Interestingly, despite the $700 out of pocket cost (after accounting for the $100 statement credit), you’d earn a significant swathe of points and benefits. Given TPG’s valuation of IHG points at 0.5 cents each, it’s pretty safe to say that you’re earning roughly $650 worth of points and IHG’s top tier status for just $700—seems like quite the deal to me.

Marriott Bonvoy Boundless® Credit Card


Annual Fee: $95

$95

Sign-up Bonus: 60,000 points

60,000 points

Learn more

  1. Earn 1 Elite Night Credit towards Elite Status for every $5,000 you spend
  2. Spend $35,000 to earn Gold Elite Status per calendar year

While many would agree that spending $35,000 for Gold status is a bit much (Gold status is very easy to acquire with the right credit cards), the ability to earn a few Elite Night Credits to hit a status goal (especially near the end of a calendar year) could be tremendous. 

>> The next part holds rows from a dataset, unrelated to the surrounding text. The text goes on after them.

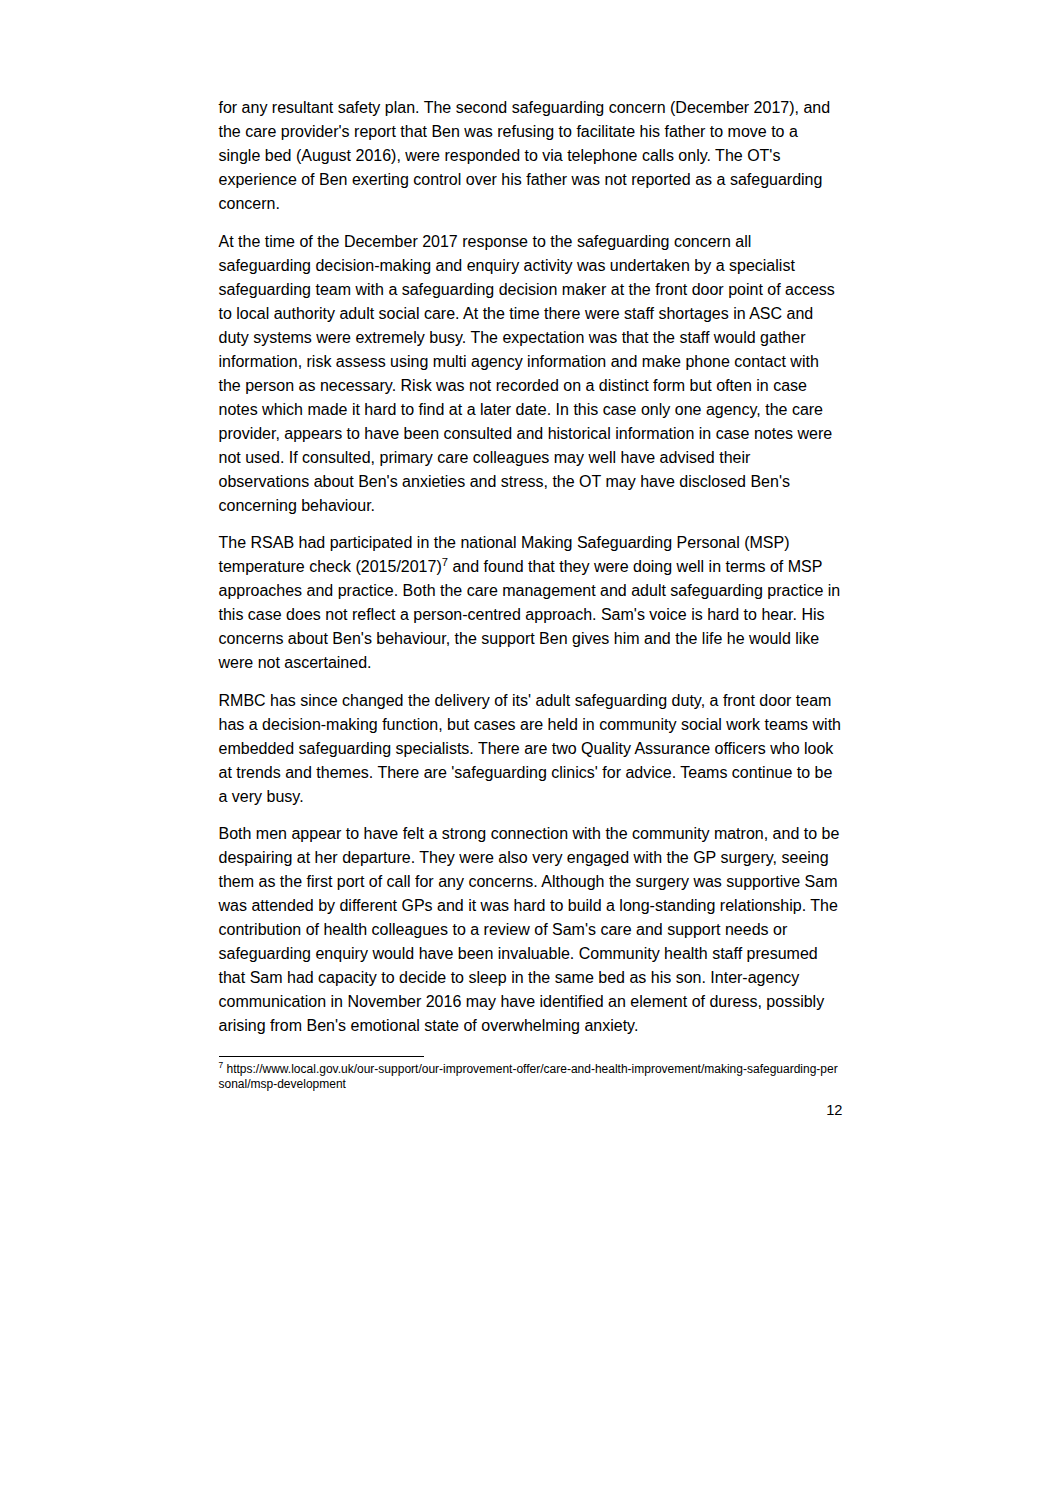for any resultant safety plan. The second safeguarding concern (December 2017), and the care provider's report that Ben was refusing to facilitate his father to move to a single bed (August 2016), were responded to via telephone calls only. The OT's experience of Ben exerting control over his father was not reported as a safeguarding concern.
At the time of the December 2017 response to the safeguarding concern all safeguarding decision-making and enquiry activity was undertaken by a specialist safeguarding team with a safeguarding decision maker at the front door point of access to local authority adult social care. At the time there were staff shortages in ASC and duty systems were extremely busy. The expectation was that the staff would gather information, risk assess using multi agency information and make phone contact with the person as necessary. Risk was not recorded on a distinct form but often in case notes which made it hard to find at a later date. In this case only one agency, the care provider, appears to have been consulted and historical information in case notes were not used. If consulted, primary care colleagues may well have advised their observations about Ben's anxieties and stress, the OT may have disclosed Ben's concerning behaviour.
The RSAB had participated in the national Making Safeguarding Personal (MSP) temperature check (2015/2017)7 and found that they were doing well in terms of MSP approaches and practice. Both the care management and adult safeguarding practice in this case does not reflect a person-centred approach. Sam's voice is hard to hear. His concerns about Ben's behaviour, the support Ben gives him and the life he would like were not ascertained.
RMBC has since changed the delivery of its' adult safeguarding duty, a front door team has a decision-making function, but cases are held in community social work teams with embedded safeguarding specialists. There are two Quality Assurance officers who look at trends and themes. There are 'safeguarding clinics' for advice. Teams continue to be a very busy.
Both men appear to have felt a strong connection with the community matron, and to be despairing at her departure. They were also very engaged with the GP surgery, seeing them as the first port of call for any concerns. Although the surgery was supportive Sam was attended by different GPs and it was hard to build a long-standing relationship. The contribution of health colleagues to a review of Sam's care and support needs or safeguarding enquiry would have been invaluable. Community health staff presumed that Sam had capacity to decide to sleep in the same bed as his son. Inter-agency communication in November 2016 may have identified an element of duress, possibly arising from Ben's emotional state of overwhelming anxiety.
7 https://www.local.gov.uk/our-support/our-improvement-offer/care-and-health-improvement/making-safeguarding-personal/msp-development
12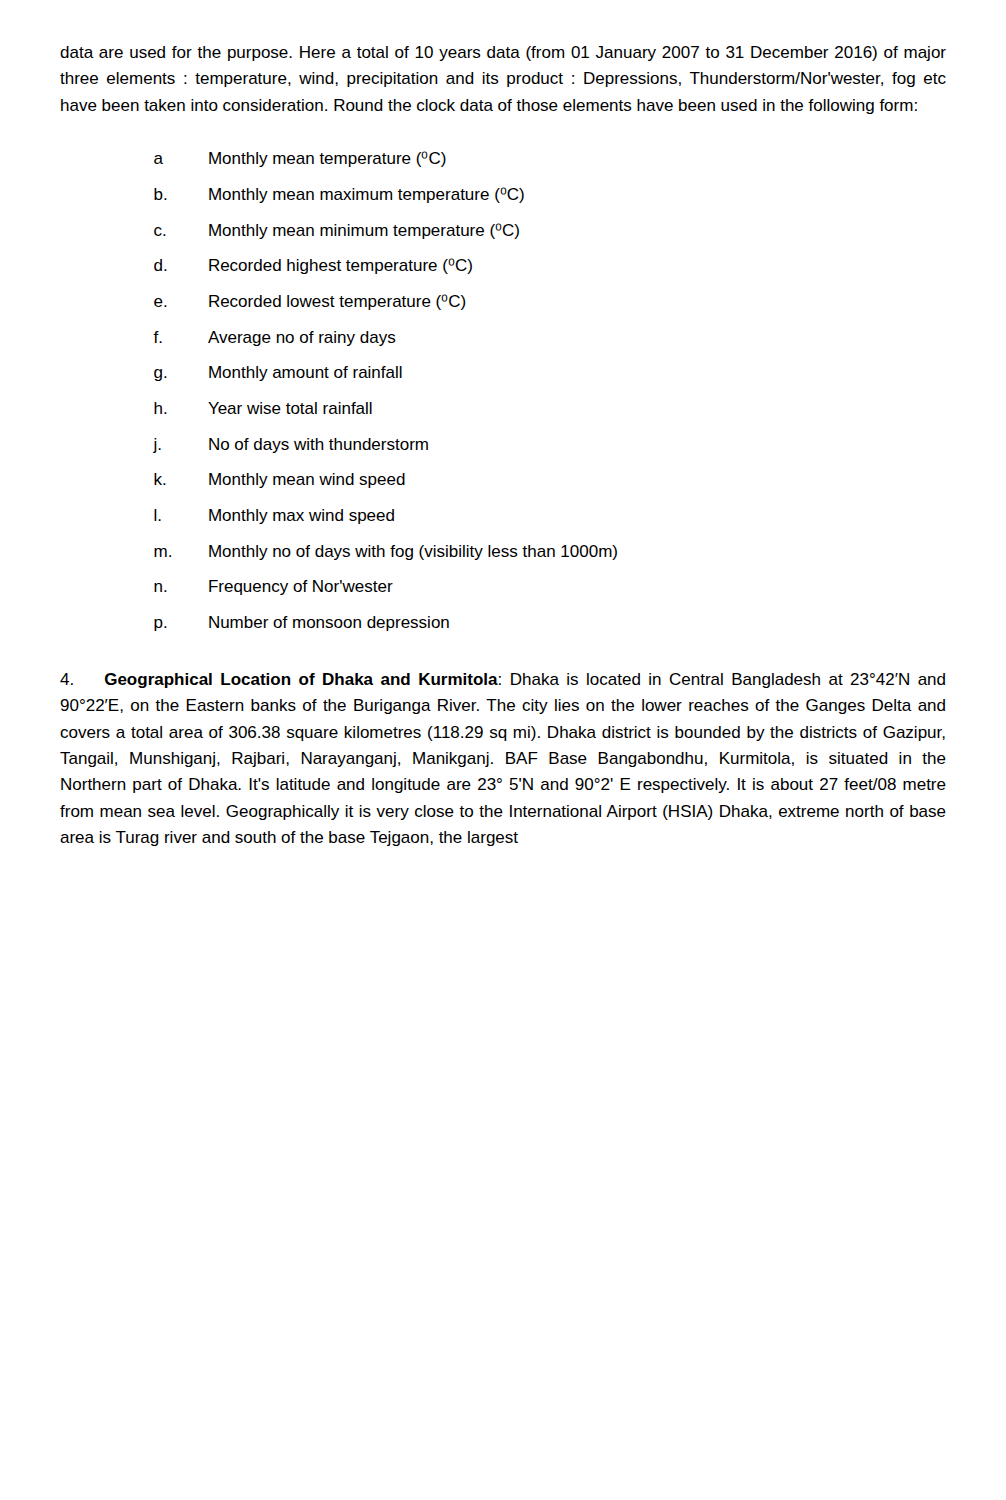data are used for the purpose. Here a total of 10 years data (from 01 January 2007 to 31 December 2016) of major three elements : temperature, wind, precipitation and its product : Depressions, Thunderstorm/Nor'wester, fog etc have been taken into consideration. Round the clock data of those elements have been used in the following form:
a
Monthly mean temperature (⁰C)
b.
Monthly mean maximum temperature (⁰C)
c.
Monthly mean minimum temperature (⁰C)
d.
Recorded highest temperature (⁰C)
e.
Recorded lowest temperature (⁰C)
f.
Average no of rainy days
g.
Monthly amount of rainfall
h.
Year wise total rainfall
j.
No of days with thunderstorm
k.
Monthly mean wind speed
l.
Monthly max wind speed
m.
Monthly no of days with fog (visibility less than 1000m)
n.
Frequency of Nor'wester
p.
Number of monsoon depression
4. Geographical Location of Dhaka and Kurmitola: Dhaka is located in Central Bangladesh at 23°42′N and 90°22′E, on the Eastern banks of the Buriganga River. The city lies on the lower reaches of the Ganges Delta and covers a total area of 306.38 square kilometres (118.29 sq mi). Dhaka district is bounded by the districts of Gazipur, Tangail, Munshiganj, Rajbari, Narayanganj, Manikganj. BAF Base Bangabondhu, Kurmitola, is situated in the Northern part of Dhaka. It's latitude and longitude are 23° 5'N and 90°2' E respectively. It is about 27 feet/08 metre from mean sea level. Geographically it is very close to the International Airport (HSIA) Dhaka, extreme north of base area is Turag river and south of the base Tejgaon, the largest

For example, let’s say you needed 3 more nights to hit Marriott’s Titanium elite status, but you don’t have any upcoming stays. If you put $15,000 of tax spend on your Marriott Bonvoy Boundless card, you’d be encountering the following cost/benefit table:

Cost

  • 2% processor fee: $300
  • Potential opportunity cost: ~$100

Benefit

  • 3 elite qualifying nights
  • Marriott Titanium Elite Status (4th highest public tier)
  • 30,000 Marriott points

This is an interesting analysis. TPG values Marriott points at 0.84 cents each, suggesting that 30,000 Marriott points is worth ~$252. This leaves an “effective” cost of $148. However, if you consider the alternatives to getting 3 elite qualifying nights, this might be worth doing, especially since you end up with Marriott Titanium elite status. 

What Happens If I Overpay My Taxes? Where Does My Money Go?

Your money doesn’t disappear into the abyss (that would be sad). The excess amount becomes a credit with the IRS, leading to a few possible outcomes depending on your situation and preferences. 

  1. Refund: The most common result of overpaying taxes is receiving a refund. The IRS will calculate the overpaid amount and issue a refund to you. You can choose to receive this refund either as a direct deposit into your bank account, which is the fastest method, or as a mailed check.
  2. Apply to Future Taxes: Instead of receiving a refund, you can opt to apply the overpaid amount to your future tax liabilities. However, this option is not recommended since it essentially gives the government an interest free loan with your money, further increasing the opportunity cost of paying your taxes with a credit card.
  3. Amended Returns and Adjustments: In some cases, if you discover the overpayment after filing, you may need to file an amended tax return using Form 1040-X. This process can adjust your tax liability and lead to a refund or application to future taxes.
  4. Interest on Overpayment: The IRS may pay interest on the overpaid tax if the refund is not issued within a certain timeframe, typically 45 days from the filing deadline or the date you filed your return, whichever is later. This interest is considered taxable income for the year it's received. Notably, IRS interest rates for overpayments can completely offset the opportunity cost of storing your money elsewhere. See the IRS websites for rates.
  5. Settle Existing Debts: If you have other outstanding federal or state debts, such as past-due federal taxes, state income tax, child support, or federal non-tax debts (like student loans), the IRS may use your overpaid tax to offset these debts before issuing a refund or applying it to future taxes.

Conclusion

Paying taxes with a credit card can be a strategic move for earning huge rewards and managing cash flow, especially if you can avoid interest by paying off the balance promptly. However, the potential downsides, like processing fees and high-interest rates, should be carefully weighed. It's crucial to assess your financial situation, the rewards of your credit card, and the fees involved to determine if this method of tax payment is the right choice for you.